**Description of the task:**
Copy out the material below from its very start through the line that contains "Есть ещё функция", keeping every line unchanged.

**Given records:**
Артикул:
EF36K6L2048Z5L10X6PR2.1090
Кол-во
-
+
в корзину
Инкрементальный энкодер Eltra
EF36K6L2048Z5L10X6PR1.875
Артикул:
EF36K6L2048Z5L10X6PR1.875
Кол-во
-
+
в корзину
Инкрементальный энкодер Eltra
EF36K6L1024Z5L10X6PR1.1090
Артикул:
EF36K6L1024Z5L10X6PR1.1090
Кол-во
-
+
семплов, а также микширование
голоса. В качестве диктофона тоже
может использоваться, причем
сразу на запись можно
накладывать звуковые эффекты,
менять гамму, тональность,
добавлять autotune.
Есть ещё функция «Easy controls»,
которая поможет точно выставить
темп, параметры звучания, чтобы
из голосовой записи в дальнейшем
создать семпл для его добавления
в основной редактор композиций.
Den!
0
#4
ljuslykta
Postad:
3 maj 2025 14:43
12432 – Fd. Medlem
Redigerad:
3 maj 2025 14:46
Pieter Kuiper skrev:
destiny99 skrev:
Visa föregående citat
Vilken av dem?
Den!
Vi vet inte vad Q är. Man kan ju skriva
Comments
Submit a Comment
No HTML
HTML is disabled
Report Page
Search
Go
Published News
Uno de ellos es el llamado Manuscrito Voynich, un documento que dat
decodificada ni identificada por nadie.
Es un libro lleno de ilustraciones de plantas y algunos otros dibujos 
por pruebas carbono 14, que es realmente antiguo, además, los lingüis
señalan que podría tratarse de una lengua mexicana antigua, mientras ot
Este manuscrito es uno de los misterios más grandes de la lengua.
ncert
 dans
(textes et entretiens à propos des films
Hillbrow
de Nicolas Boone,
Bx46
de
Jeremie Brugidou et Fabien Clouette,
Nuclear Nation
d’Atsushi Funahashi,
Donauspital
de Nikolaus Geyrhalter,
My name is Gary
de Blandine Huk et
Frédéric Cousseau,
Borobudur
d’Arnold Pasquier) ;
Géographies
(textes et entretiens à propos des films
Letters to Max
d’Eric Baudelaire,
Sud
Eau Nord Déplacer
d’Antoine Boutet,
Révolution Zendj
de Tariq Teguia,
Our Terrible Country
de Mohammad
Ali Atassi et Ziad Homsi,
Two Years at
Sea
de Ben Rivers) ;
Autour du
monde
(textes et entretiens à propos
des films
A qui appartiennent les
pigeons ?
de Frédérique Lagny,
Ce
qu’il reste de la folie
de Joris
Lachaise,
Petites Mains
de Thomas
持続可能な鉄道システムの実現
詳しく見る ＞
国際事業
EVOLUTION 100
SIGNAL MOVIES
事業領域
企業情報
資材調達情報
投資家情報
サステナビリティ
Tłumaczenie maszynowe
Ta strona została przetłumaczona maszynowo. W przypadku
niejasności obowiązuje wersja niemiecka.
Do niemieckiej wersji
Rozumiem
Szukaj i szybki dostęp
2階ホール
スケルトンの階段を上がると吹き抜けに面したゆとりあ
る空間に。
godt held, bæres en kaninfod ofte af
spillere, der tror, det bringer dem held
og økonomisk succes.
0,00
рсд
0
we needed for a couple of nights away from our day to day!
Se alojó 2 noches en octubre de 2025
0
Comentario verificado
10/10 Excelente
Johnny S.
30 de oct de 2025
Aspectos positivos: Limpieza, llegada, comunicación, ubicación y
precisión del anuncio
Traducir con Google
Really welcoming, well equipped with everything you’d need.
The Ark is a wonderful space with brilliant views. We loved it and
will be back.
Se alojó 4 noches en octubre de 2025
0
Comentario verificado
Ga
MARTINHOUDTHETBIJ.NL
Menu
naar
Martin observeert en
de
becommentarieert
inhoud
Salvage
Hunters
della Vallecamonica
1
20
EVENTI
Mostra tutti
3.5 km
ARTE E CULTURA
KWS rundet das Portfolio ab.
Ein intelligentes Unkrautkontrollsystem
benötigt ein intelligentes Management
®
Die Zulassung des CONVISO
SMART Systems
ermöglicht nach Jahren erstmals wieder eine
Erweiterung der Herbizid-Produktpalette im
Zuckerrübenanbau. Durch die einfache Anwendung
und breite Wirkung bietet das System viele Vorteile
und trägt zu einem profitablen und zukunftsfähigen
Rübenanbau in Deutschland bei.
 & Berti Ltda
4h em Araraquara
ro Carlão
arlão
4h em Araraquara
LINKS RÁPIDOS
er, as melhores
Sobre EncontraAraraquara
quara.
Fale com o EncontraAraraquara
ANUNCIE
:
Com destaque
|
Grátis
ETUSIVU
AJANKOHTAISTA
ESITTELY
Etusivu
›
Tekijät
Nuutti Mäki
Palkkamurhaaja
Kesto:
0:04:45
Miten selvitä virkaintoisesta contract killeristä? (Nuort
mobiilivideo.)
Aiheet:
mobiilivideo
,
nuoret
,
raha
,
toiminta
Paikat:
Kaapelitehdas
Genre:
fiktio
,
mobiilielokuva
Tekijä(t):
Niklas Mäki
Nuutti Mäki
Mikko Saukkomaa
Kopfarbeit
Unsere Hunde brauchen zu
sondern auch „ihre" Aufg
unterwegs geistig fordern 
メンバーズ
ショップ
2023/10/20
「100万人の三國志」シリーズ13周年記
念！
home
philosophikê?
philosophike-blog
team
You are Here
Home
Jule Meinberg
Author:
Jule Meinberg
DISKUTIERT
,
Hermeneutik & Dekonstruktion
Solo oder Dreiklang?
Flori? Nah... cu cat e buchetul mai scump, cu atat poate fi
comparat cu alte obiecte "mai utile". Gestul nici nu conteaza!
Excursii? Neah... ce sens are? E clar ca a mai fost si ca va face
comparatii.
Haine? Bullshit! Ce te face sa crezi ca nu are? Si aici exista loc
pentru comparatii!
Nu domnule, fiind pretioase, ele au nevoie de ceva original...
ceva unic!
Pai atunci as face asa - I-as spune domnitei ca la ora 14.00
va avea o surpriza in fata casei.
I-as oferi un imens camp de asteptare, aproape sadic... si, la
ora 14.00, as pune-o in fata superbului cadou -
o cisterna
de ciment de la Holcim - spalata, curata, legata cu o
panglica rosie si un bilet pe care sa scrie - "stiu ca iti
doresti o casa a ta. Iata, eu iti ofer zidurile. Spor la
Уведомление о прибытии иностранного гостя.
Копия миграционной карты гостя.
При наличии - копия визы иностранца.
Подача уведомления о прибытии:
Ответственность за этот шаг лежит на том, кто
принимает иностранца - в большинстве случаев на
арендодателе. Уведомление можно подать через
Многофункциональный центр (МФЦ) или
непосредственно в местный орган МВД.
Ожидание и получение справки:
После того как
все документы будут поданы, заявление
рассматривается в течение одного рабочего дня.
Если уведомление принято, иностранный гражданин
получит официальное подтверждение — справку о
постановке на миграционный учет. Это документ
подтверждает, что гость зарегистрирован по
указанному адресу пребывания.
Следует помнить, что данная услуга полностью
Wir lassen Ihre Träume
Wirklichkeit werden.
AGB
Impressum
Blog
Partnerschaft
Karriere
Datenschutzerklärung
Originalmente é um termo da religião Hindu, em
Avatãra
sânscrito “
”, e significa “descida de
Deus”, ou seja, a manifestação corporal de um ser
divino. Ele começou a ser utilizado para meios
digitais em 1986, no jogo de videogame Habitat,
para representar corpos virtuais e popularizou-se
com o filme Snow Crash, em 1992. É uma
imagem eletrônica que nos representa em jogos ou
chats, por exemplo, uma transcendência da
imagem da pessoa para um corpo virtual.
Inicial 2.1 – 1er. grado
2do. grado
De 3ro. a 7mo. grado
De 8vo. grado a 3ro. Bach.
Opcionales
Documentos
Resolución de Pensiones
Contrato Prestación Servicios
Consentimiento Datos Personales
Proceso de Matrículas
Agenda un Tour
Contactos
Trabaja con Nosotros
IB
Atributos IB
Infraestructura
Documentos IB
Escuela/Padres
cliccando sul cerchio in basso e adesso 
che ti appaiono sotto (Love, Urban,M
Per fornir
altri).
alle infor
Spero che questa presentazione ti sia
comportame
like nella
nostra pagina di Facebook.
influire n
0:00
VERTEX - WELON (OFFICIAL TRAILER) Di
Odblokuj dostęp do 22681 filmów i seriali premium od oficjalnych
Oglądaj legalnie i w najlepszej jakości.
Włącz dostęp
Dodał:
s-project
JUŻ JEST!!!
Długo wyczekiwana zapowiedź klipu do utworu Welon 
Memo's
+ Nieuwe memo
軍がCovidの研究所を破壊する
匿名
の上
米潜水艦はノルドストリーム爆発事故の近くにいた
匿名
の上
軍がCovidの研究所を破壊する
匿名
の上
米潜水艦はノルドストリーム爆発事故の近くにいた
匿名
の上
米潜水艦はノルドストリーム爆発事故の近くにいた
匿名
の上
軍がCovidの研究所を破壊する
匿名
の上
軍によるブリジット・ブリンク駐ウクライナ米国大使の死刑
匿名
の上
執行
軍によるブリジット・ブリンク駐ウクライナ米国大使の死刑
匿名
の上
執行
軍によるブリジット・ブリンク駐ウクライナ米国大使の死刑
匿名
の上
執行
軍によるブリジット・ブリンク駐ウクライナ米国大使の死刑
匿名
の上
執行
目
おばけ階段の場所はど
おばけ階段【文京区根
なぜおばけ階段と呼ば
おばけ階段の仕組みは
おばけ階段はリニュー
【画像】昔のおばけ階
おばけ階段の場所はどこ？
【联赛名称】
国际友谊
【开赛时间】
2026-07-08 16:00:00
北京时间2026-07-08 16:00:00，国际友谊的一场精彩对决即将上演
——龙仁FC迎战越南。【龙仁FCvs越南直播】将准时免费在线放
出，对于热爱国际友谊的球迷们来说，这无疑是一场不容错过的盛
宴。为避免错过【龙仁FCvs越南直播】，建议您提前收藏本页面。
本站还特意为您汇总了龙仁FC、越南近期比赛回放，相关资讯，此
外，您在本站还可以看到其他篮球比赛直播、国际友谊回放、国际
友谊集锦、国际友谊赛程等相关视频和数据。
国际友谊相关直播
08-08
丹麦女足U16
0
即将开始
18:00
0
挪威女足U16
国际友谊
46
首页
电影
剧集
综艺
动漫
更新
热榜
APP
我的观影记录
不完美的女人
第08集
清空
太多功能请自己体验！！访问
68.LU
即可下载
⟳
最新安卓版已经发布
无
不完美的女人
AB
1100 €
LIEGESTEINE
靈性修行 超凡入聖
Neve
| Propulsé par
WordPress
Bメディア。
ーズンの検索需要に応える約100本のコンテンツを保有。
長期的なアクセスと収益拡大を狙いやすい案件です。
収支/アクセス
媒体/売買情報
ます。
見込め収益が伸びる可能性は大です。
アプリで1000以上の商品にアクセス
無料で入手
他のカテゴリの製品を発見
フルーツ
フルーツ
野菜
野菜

**Task result:**
Артикул:
EF36K6L2048Z5L10X6PR2.1090
Кол-во
-
+
в корзину
Инкрементальный энкодер Eltra
EF36K6L2048Z5L10X6PR1.875
Артикул:
EF36K6L2048Z5L10X6PR1.875
Кол-во
-
+
в корзину
Инкрементальный энкодер Eltra
EF36K6L1024Z5L10X6PR1.1090
Артикул:
EF36K6L1024Z5L10X6PR1.1090
Кол-во
-
+
семплов, а также микширование
голоса. В качестве диктофона тоже
может использоваться, причем
сразу на запись можно
накладывать звуковые эффекты,
менять гамму, тональность,
добавлять autotune.
Есть ещё функция «Easy controls»,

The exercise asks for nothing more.